## REQUIRED ACTION
Each line of the material that mentions the word "lines" is to be copied.

[DATA LISTING — start]

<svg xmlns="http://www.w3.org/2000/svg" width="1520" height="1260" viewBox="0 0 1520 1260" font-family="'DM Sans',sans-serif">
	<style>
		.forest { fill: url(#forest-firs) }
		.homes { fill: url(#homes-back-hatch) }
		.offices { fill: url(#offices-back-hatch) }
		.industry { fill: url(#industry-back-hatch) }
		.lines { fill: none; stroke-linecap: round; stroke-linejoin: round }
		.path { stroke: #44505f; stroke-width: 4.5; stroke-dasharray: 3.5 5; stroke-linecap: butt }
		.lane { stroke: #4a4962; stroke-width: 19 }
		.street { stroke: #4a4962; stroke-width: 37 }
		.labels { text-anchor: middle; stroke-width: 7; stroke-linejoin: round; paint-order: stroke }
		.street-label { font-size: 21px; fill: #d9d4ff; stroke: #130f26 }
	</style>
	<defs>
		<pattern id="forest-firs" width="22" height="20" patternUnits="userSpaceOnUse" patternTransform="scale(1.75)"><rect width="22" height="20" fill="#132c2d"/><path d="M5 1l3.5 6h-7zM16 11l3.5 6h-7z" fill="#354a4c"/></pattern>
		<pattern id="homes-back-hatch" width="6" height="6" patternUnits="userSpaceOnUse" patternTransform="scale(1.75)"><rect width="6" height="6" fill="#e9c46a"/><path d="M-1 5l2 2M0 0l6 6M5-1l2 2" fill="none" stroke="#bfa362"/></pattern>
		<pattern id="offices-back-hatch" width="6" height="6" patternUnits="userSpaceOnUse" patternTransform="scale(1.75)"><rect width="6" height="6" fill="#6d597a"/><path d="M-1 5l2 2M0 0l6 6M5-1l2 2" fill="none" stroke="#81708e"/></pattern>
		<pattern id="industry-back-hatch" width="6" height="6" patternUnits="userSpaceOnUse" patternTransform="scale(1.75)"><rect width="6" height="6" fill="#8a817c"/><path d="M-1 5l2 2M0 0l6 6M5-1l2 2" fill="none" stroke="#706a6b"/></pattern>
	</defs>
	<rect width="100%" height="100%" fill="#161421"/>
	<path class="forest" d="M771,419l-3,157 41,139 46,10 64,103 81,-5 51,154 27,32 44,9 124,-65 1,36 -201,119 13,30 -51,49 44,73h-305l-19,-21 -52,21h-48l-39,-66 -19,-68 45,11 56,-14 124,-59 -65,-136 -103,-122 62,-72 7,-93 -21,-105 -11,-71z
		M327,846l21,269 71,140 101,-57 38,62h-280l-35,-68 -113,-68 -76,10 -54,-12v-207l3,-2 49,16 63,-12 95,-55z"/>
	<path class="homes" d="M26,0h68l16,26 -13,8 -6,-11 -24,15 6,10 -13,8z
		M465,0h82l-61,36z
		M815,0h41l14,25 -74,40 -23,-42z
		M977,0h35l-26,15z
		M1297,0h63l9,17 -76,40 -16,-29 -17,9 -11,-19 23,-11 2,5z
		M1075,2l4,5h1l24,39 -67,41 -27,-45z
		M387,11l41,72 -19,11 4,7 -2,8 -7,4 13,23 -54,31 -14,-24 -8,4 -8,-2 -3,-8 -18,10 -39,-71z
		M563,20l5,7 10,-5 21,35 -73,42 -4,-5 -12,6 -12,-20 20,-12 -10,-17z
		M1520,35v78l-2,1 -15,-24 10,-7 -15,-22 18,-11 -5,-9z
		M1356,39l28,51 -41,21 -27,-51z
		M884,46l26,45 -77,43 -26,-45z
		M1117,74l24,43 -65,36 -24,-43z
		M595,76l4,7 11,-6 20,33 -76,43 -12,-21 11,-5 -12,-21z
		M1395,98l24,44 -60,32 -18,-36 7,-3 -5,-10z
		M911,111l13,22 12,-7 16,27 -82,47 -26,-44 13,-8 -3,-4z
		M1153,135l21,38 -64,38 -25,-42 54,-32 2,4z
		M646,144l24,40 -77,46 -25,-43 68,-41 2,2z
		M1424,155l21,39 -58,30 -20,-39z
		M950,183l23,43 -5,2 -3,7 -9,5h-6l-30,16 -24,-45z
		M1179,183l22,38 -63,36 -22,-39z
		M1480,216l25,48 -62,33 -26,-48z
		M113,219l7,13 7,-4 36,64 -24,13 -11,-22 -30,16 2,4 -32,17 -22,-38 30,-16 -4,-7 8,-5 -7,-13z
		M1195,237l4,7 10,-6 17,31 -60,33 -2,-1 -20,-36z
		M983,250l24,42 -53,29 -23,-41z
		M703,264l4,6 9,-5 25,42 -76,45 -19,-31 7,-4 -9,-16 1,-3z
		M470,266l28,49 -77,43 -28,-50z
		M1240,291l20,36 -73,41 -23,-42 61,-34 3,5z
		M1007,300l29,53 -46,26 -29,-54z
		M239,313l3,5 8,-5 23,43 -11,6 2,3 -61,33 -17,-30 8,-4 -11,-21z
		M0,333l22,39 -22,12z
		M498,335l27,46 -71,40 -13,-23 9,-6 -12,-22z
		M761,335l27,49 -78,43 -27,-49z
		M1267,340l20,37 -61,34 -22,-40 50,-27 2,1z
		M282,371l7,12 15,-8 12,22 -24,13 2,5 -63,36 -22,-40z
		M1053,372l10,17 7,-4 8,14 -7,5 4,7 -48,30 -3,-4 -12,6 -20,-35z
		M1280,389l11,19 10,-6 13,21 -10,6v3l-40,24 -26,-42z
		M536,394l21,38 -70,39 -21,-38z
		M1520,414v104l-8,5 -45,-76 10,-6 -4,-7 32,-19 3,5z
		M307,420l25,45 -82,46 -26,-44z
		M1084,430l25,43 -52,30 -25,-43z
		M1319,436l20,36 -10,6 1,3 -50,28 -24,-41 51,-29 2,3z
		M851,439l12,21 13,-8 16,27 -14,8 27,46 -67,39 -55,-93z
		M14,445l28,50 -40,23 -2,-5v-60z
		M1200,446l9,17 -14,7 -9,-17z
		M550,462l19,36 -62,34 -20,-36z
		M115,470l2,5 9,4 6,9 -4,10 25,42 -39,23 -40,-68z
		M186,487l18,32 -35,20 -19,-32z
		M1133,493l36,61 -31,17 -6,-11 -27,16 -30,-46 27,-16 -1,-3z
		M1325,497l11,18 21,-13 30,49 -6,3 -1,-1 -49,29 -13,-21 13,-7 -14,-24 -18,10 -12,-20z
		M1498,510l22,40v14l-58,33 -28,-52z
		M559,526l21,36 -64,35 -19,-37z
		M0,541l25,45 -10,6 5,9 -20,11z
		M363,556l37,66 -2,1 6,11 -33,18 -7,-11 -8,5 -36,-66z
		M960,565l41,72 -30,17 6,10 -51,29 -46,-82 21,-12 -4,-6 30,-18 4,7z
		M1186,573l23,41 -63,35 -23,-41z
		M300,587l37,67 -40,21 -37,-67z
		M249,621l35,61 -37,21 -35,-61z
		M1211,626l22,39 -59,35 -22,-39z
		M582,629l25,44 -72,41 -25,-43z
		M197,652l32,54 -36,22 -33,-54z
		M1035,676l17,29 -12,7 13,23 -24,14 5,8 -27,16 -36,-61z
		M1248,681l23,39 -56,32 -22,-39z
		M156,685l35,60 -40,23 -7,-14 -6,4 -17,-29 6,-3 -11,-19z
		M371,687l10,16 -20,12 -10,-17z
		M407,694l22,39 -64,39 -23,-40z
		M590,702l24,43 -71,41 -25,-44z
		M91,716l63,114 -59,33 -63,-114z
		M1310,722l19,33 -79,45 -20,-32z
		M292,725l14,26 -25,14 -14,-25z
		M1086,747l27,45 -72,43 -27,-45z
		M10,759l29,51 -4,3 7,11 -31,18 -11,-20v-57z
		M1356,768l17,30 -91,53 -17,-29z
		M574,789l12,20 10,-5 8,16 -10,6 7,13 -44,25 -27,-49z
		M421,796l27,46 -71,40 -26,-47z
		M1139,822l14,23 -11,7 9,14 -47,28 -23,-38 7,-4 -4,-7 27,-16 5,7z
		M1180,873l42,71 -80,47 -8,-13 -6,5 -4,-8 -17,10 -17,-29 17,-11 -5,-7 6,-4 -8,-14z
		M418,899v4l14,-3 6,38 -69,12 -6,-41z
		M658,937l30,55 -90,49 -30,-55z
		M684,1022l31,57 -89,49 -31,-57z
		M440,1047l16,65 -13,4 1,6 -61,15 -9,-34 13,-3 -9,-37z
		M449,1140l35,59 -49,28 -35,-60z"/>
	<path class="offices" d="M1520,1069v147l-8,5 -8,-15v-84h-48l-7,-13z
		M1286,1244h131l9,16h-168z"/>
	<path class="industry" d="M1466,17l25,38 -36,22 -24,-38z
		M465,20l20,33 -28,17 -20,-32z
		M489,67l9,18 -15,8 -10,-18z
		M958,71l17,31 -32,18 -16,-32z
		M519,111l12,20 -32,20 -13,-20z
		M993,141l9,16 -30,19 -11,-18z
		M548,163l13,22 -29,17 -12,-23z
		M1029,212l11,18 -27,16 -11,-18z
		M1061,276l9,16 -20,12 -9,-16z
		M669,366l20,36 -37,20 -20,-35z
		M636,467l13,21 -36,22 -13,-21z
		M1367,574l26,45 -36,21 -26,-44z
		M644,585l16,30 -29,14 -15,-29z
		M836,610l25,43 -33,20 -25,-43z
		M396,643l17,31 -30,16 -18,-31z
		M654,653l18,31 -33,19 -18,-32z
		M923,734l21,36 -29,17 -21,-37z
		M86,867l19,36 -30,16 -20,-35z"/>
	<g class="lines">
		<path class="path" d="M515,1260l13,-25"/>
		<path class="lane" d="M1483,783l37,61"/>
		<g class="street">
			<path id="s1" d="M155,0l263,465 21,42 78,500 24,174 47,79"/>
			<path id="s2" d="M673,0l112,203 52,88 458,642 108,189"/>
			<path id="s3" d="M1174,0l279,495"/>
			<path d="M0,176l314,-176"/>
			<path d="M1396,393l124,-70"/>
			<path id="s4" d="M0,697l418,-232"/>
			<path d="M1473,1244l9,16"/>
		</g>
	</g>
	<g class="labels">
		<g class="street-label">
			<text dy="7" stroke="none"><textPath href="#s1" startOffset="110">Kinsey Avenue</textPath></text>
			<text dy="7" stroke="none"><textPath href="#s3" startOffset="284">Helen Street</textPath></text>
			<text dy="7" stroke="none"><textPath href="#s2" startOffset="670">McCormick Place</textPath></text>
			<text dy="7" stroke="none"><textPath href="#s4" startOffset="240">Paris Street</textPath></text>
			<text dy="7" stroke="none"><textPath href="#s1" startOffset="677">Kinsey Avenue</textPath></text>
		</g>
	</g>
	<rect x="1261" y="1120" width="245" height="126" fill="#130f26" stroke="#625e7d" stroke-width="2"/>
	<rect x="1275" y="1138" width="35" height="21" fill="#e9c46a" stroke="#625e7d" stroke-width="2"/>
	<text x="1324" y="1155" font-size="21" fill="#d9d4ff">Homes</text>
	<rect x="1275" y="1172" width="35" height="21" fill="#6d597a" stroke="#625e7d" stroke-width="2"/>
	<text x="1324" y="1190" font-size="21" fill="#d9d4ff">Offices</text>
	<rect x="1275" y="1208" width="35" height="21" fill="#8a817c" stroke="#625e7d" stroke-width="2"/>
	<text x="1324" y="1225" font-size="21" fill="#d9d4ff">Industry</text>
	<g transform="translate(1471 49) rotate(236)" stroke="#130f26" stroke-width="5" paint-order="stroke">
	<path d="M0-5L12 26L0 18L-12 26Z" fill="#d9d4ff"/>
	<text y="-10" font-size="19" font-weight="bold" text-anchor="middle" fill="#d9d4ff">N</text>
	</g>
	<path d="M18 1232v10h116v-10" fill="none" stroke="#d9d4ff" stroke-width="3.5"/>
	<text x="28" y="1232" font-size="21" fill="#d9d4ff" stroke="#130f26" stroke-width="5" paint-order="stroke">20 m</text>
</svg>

[DATA LISTING — finish]

## EXERCISE RESULT
		.lines { fill: none; stroke-linecap: round; stroke-linejoin: round }
	<g class="lines">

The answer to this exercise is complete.